Ethiopia’s Tigray: Men forced to rape family members, UN reports

Rape
Rape

The United Nations reported more than 500 rape cases to five clinics in Ethiopia’s Tigray region on Thursday, warning that the actual figure was likely to be much higher due to stigma and a shortage of health facilities.

“Women claim to have been raped by armed actors; they have shared tales of gang rape, rape in front of family members, and men being coerced to rape their family members under threat of violence,” Wafaa Said, deputy UN aid coordinator in Ethiopia, said in a briefing to UN member states in New York.

She noted that five medical facilities in Mekelle, Adigrat, Wukro, Shire, and Axum had reported at least 516 rape cases.

“Given the fact that most health services are closed and the stigma associated with abuse, it is expected that the real figures are even higher,” she said.

‘Horrific sexual violence’

On Monday, a dozen top UN officials called for an end to indiscriminate and targeted assaults against civilians in Tigray, citing allegations of rape and “other heinous forms of sexual violence.”

In Tigray, violence erupted in November between government forces and the region’s former ruling party, the Tigray People’s Liberation Front. Ethiopian Prime Minister Abiy Ahmed also said that troops from neighboring Eritrea were present in the region.
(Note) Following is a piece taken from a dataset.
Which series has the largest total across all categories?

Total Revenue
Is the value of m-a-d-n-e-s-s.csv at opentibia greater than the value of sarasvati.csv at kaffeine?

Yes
Redwan Hussein, spokesperson for the government’s emergency task force on Tigray, Billene Seyoum, prime minister’s spokeswoman, Mulu Nega, president of Tigray’s provisional administration, Eritrea’s Foreign Minister Osman Saleh Mohammed, and Eritrea’s Information Minister Yemane Gebremeskel did not respond to calls and messages seeking comment on Thursday’s UN remarks.

Thousands of civilians have been killed, and hundreds of thousands have been forced to leave their homes in Tigray, a mountainous city of around five million people.

“Most of the internally displaced people left with nothing more than the clothes they were wearing. They are generally traumatized and tell stories of the difficult journey they took in search of safety. Some reported walking for two weeks and some as far as 500km,” Said said.

“Of the people who traveled with them, some were reportedly killed – particularly youngsters; people were reportedly beaten, women were subject to rape, some were pregnant and delivered on the way losing their babies,” she said.

This week, Abiy admitted for the first time that massacres such as rape had occurred and promised that all soldiers who committed offenses would be disciplined.

Hundreds of witnesses in Tigray have testified that Eritrean soldiers repeatedly killed civilians, gang-raped and tortured women, and robbed homes and crops. Eritrea has not responded to inquiries about alleged massacres.